My three-times great grandfather’s Galway lies in one of the darkest shades of red. He was one of those ‘native souls’ who likely had no soil to call his own.

History is very much present
In researching your own family tree and coming across evidence that signifies what your family may have lived through, it is both a sobering and celebratory experience. The sobering aspect is easy to understand, but the celebration perhaps not. Personally, once the initial disturbance of thought associated with uncovering the fact that my three-times great grandfather is very likely to have been a Great Hunger refugee—given his age and suspected origin of birth—subsided, I was actually uplifted by this information. It seemed to show that I—and by extension my two children—come from a hardy stock of survivors and battlers. Strong, stoic or maybe just lucky. Perhaps it’s just a positive spin I need to put on it? I’m still not entirely sure.

Much more poignantly, when you find out that your own kin were very likely to have actually been there, in the eye of a very avoidable and racially charged storm of the Great Hunger and exploitation, it’s true to say that this has an altogether more powerful impact on the self and the soul.

When such a family history is discovered it is very biographical and this despite the fact that I wasn’t actually there. It is somehow tangible to me as a 21st century citizen of Scotland, even though it happened 150 years ago in Ireland. Because I know—as definitively as I could know —that my blood was there, I am therefore a part of it and Ireland’s An Gorta Mór is forever a part of me. I may just be an untouched piece of peripheral fibre at the edge of its dark tapestry of pain which eventually caused a starving for life, but I am there and it is part of me nonetheless.
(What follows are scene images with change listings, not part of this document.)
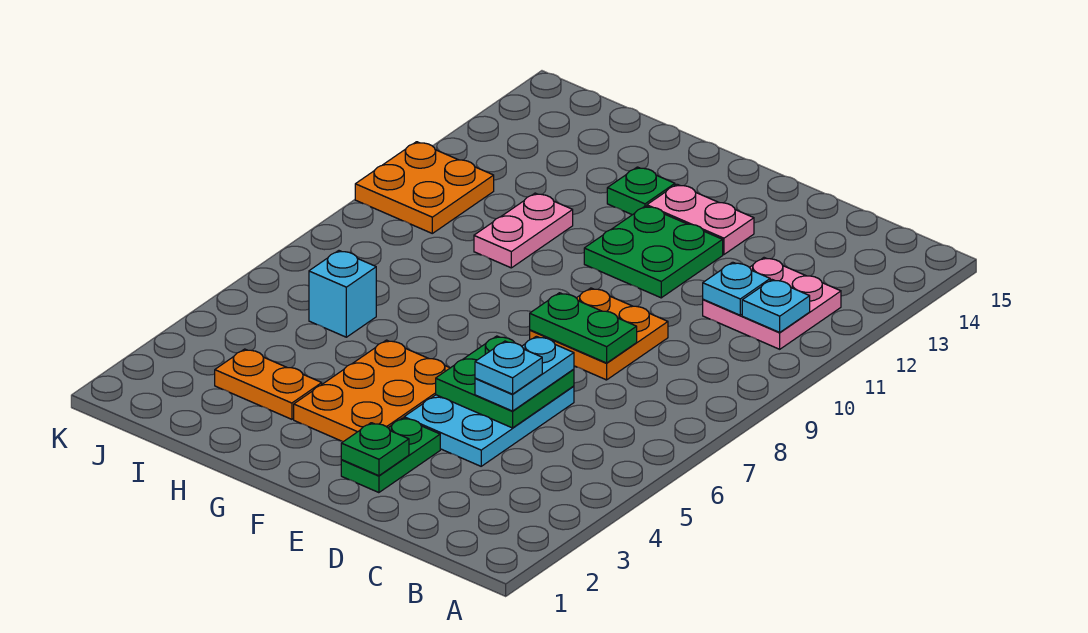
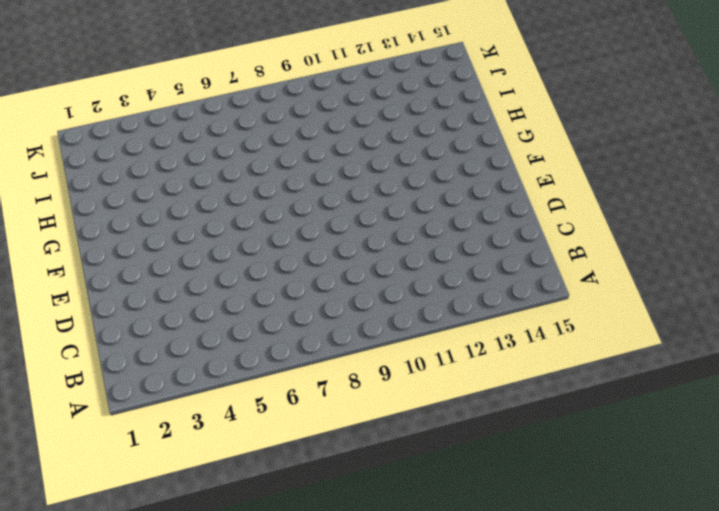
none -> pink plate B11:C12 level 1
none -> cyan plate D4:E6 level 1
none -> orange plate D8:E9 level 1

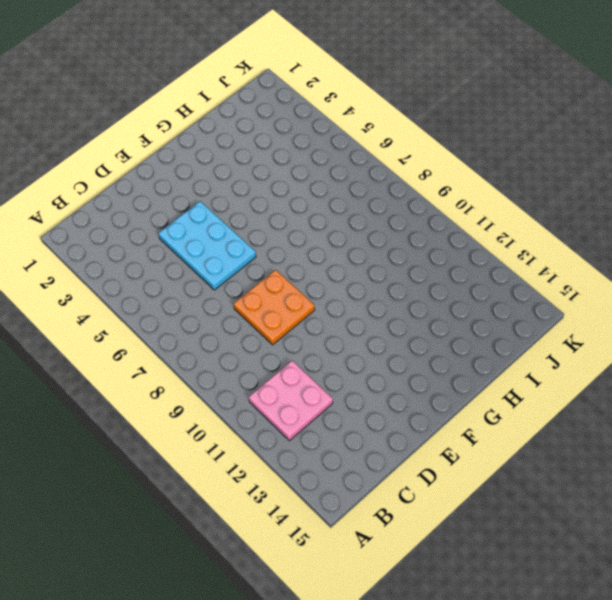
none -> green plate E2:E3 level 1
none -> green plate E11:F12 level 1
none -> pink plate E13:F13 level 1

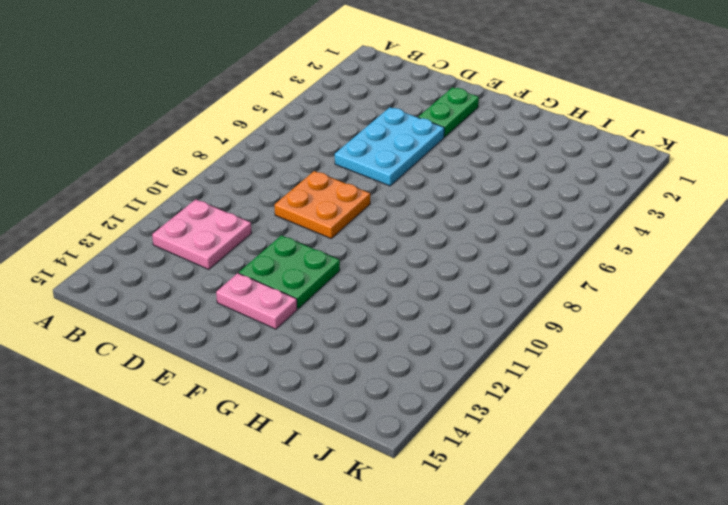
none -> orange plate F3:G5 level 1
none -> green plate G13 level 1
none -> orange plate H3:I3 level 1

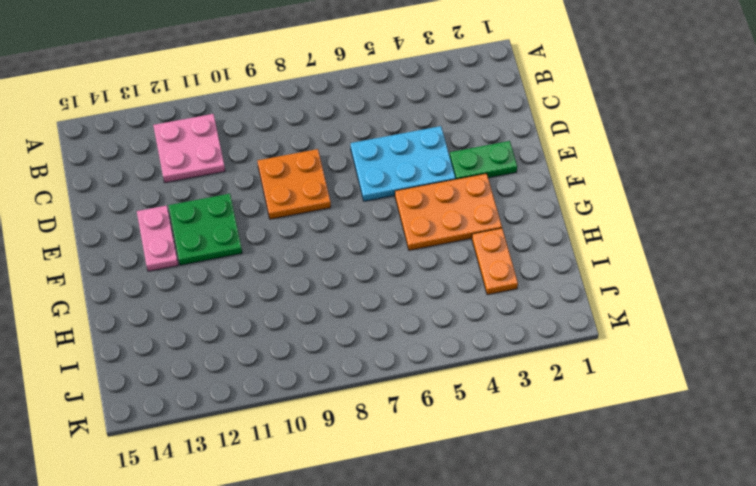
none -> green plate G13 level 1
none -> pink plate H10:H11 level 1
none -> cyan brick I6 level 1

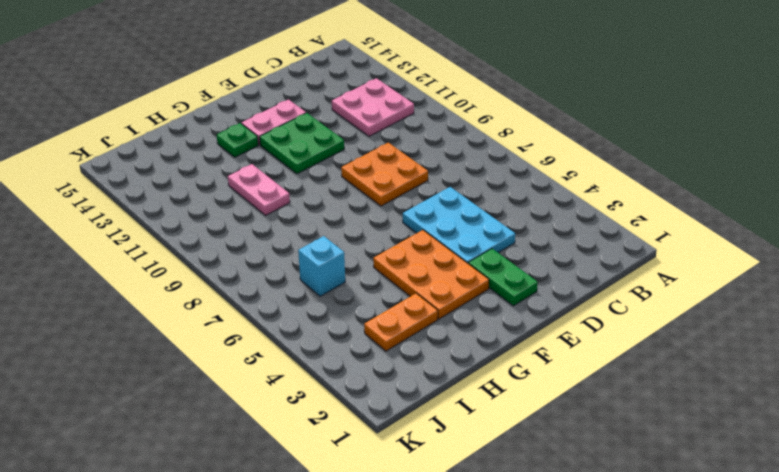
none -> orange plate J10:K11 level 1
none -> cyan plate B11 level 2
none -> cyan plate C11 level 2

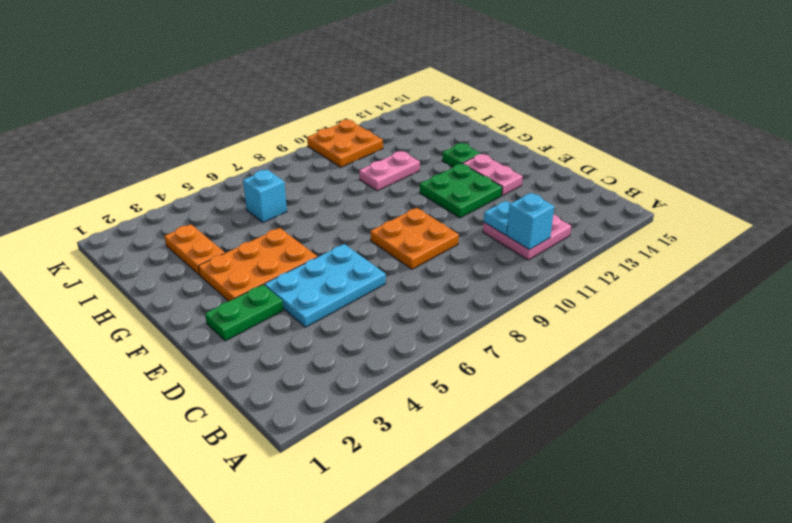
cyan brick B11 level 2 -> cyan plate B11 level 2
none -> green plate D5:E6 level 2
none -> green plate D8:E8 level 2
none -> green plate E2 level 2

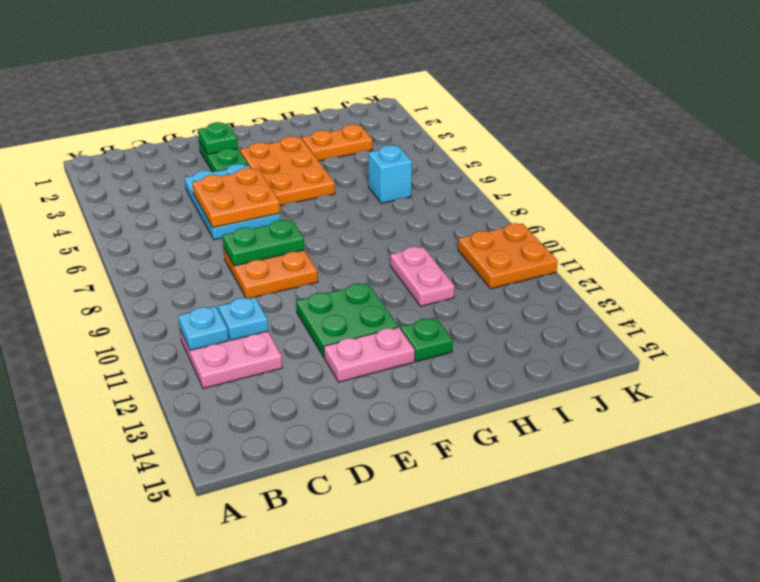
orange plate D5:E6 level 2 -> green plate D5:E6 level 2
none -> cyan plate D5:D6 level 3
none -> cyan plate D5 level 4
Having a chance to refresh my genealogical skills and collate it into an 82-page document for my family to read served to remind me exactly where I came from. That, in turn, allowed me to reveal a lot more about who I currently am. Significantly, it further reaffirmed to me that I, like thousands of others, truly do belong, culturally, to the Glasgow Irish. And of this, I am extremely proud.